"I bring news of the little Felicidad."

"God grant it is good news!"

"Good and bad. She is safe in my native pueblo, but she is sick. She is sick of the same disease that killed off my own poor mother only a few days ago. It is a plague, Tio Pedro. The whole village is sick with the dread cholera."

The old servant ejaculated in horror.

"It is the hand of God, Jacintito!" he went on with warning sententiousness. "It is a scourge of God striking down those about you because of the terrible vile things you have been doing, these last nights, throughout the peninsula. Take heed, Jacintito mio; take heed ere it is too late, and all you love are dead!"

There was something in the old man's words which sounded startlingly and disagreeably reminiscent of the three dorados, their sullenness, their mutterings.

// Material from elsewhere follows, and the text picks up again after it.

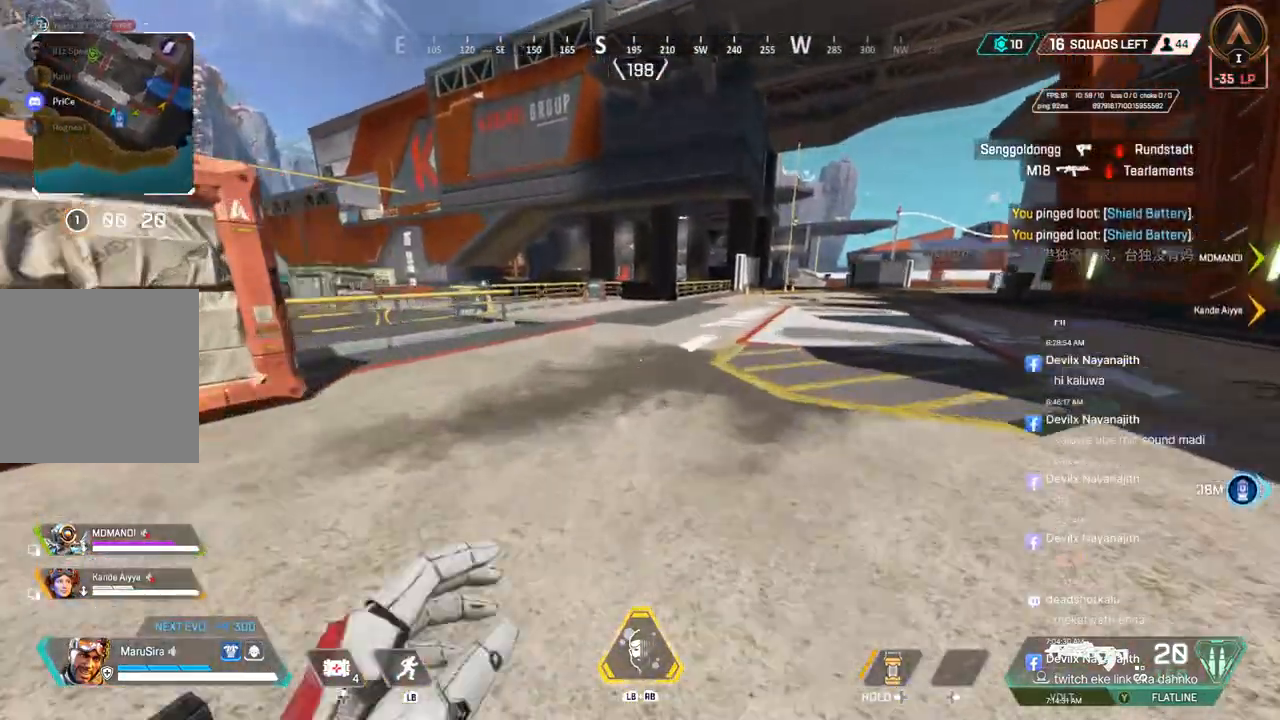
{"buttons": [], "left_stick": "up", "right_stick": "center", "events": [[167, "right_stick", "up-left"], [233, "right_stick", "center"]]}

"Disparate!" exclaimed Quesada. "What nonsense is this? Just tell me, tio; is Don Jaime still away?"

The white head nodded energetically behind the mullion window.

"Si; seguramente, si! Ever since that affair of the Seville-to-Madrid, the senor doctor has been scouring the plains and hills of La Mancha for his stolen daughter and all his money. Ah, Don Jaime is indeed a hard man. God pity Felicidad when he finds her!"

"I come," said Quesada brusquely, tiring of the old man's continual whine—"I come to get medicines from the hidalgo doctor's chest in order to combat the pestilence. Once Don Jaime returns, you will tell him of our plight."